Comparison of Mean Difference and Critical Differences for Main Effect Means

Comparison Difference Critical
Music - Math 8.5 1.54
Music - English 6.5 1.54
Math - English 2 1.54

Once again we find that all of the means are statistically significantly different from the others such that those who prefer Music listen to more music than those who prefer Math and those who prefer Math listen to more music than those who prefer English.

With the ANOVA and post-hoc analyses complete, we are ready to state our conclusion.

Conclusions: Interpreting the results

Here is a review of the results: 1. Significant effect of School Subject 2. Significant interaction effect of School x Gender 3. All cell means different 4. Crossover of pattern for Males and Females who like Math 5. More music listened to by those who like Music > those who like Math > those who English

Our last task is to integrate this information into a cohesive statement.

A 3x2 factorial ANOVA revealed a main effect of School Subject and an interaction effect of School x Gender on the amount of music listened to by high school students. Post-hoc analyses revealed that Males listen to more music than Females across all Subjects, except for when individuals preferred Music. Females who prefer Music listened to more music than Males who prefer Music. Tukey HSD also revealed that individuals who preferred Music listened to more music than those who preferred Math, who also listened to more music than those who preferred English.

Summing Up Two-Way Between-Subjects ANOVA

The two-way between-subjects ANOVA is a generalization of the one-way ANOVA. With this technique, we are able to simultaneously test the impact of multiple categorical variables on a continuous dependent variable. We refer to ANOVA that have more than one IV as Factorial ANOVA. The number of independent variables and the levels of each are indicated in the AxBxC format. For example, a 3x4x2 Factorial ANOVA has 3 IV with 3, 4 and 2 levels for the IVs respectively.

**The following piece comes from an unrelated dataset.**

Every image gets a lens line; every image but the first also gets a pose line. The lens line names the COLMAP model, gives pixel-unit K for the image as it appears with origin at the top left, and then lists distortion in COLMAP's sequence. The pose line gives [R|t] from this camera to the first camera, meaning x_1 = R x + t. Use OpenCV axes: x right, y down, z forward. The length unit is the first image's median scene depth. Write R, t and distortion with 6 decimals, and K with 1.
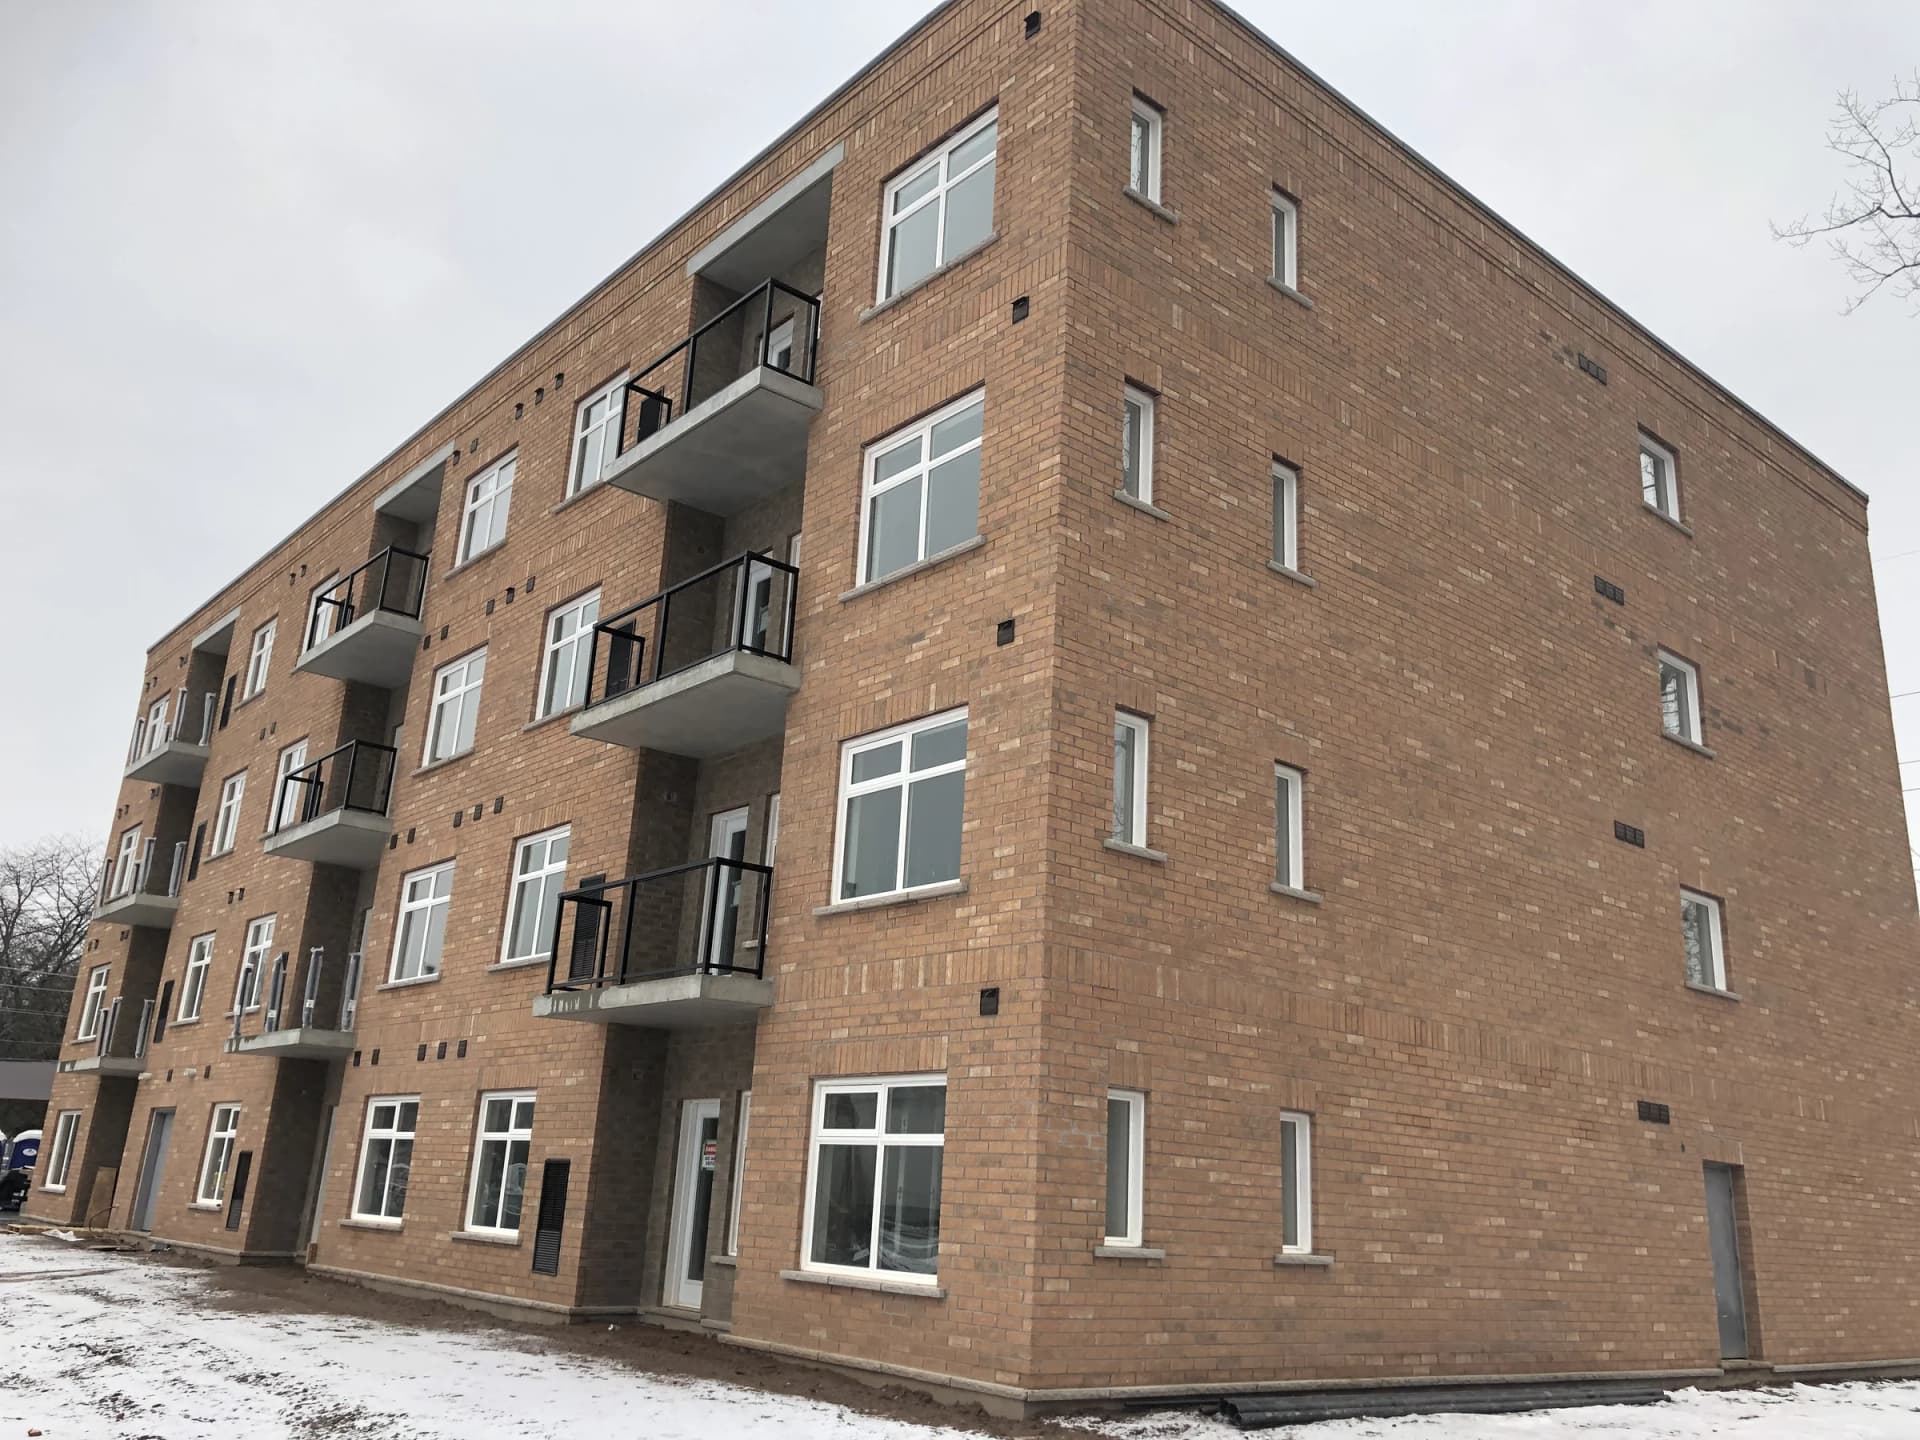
lens RADIAL K [[1577.8, 0, 965.0], [0, 1577.8, 692.5], [0, 0, 1]] dist [0.143940, -0.422050]
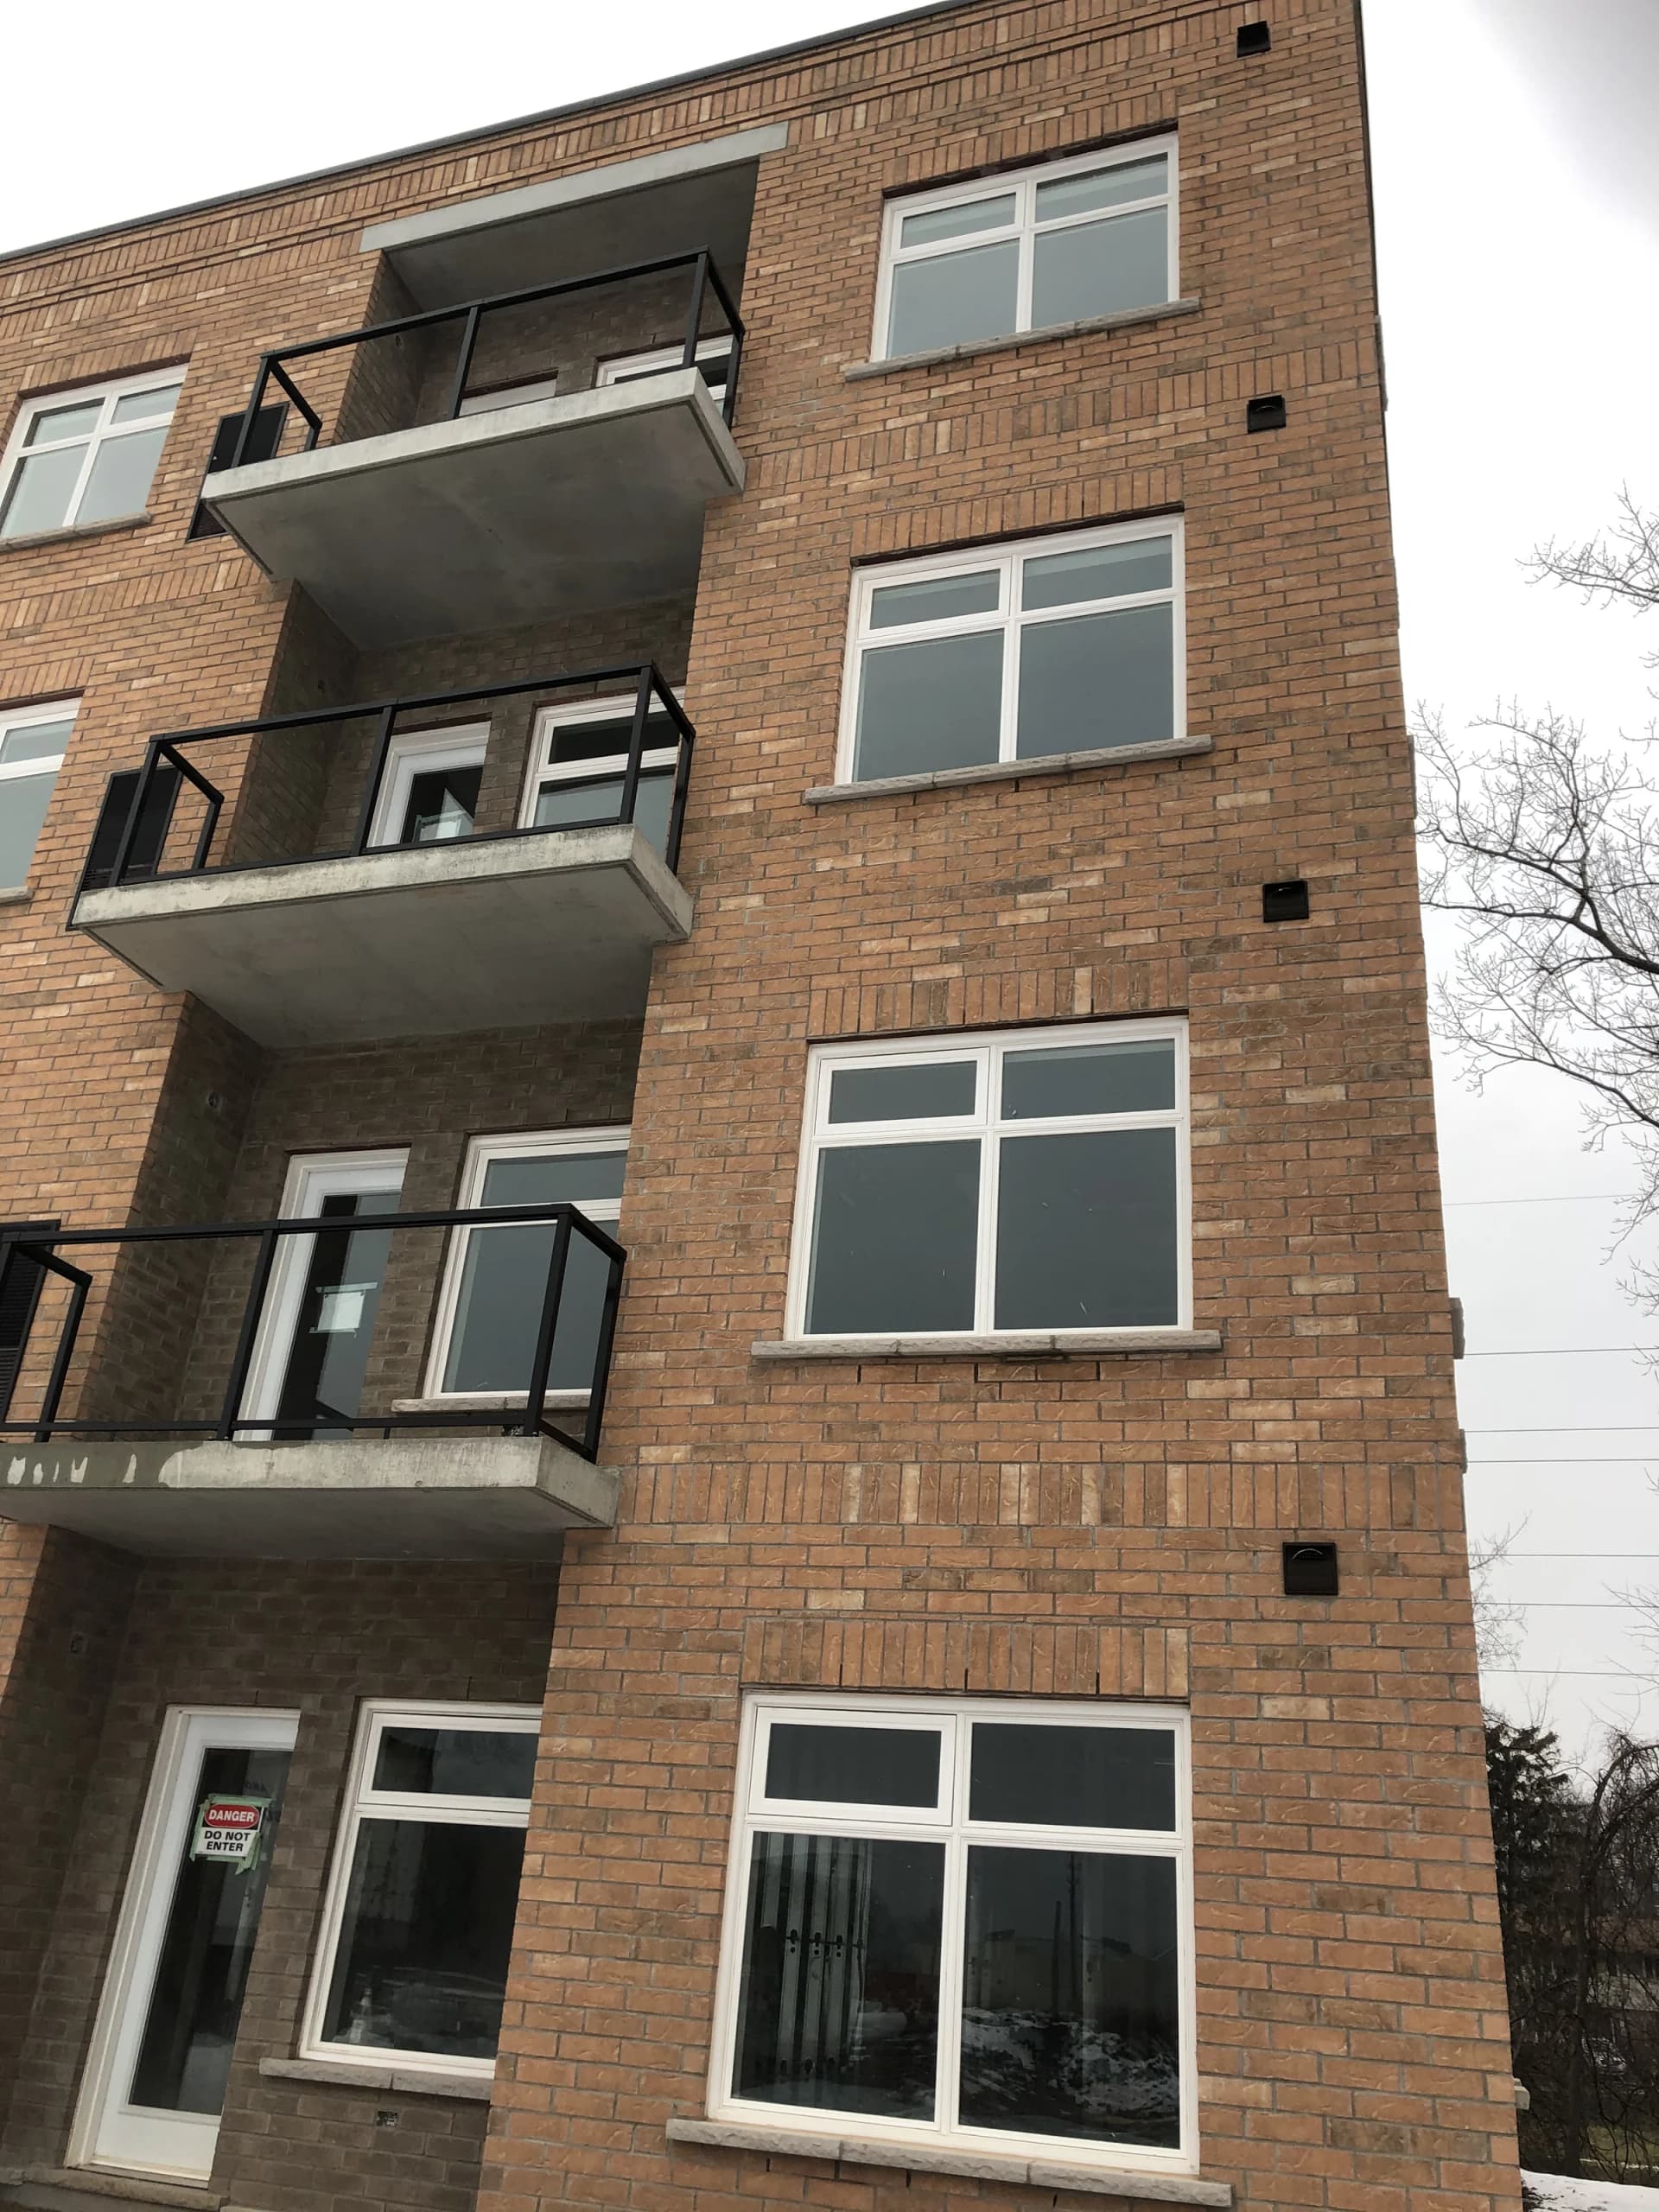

The big advantage is that we can control for Type I error rate while testing differences among many means. We also have the ability divide the variance into main effects and interaction effects. Main effects represent the impact of on IV on the DV, ignoring the other IVS. Interaction effects represent the impact of multiple IVs together on the DV.

Significant effects will require post-hoc analyses to clarify which means are statistically different, providing the number of means to be compared are greater than 2.

Where We’re Going

ANVOA is a very useful technique that can be generalized even further to included within-subjects analyses (akin to the paired-samples t-test). ANOVA can also be generalized to include multiple dependent variables (MANOVA) and continuous predictors (ANCOVA). This course will not include these techniques but we are going beyond ANOVA. The next section will build upon our use of sum of squares and variance to summarize and generalize the relationship between two continuous variables. However, before we get to correlation, you should practice your understanding of the two-way between-subjects ANOVA with the homework. After you submit the completed homework, be sure to take the section quiz.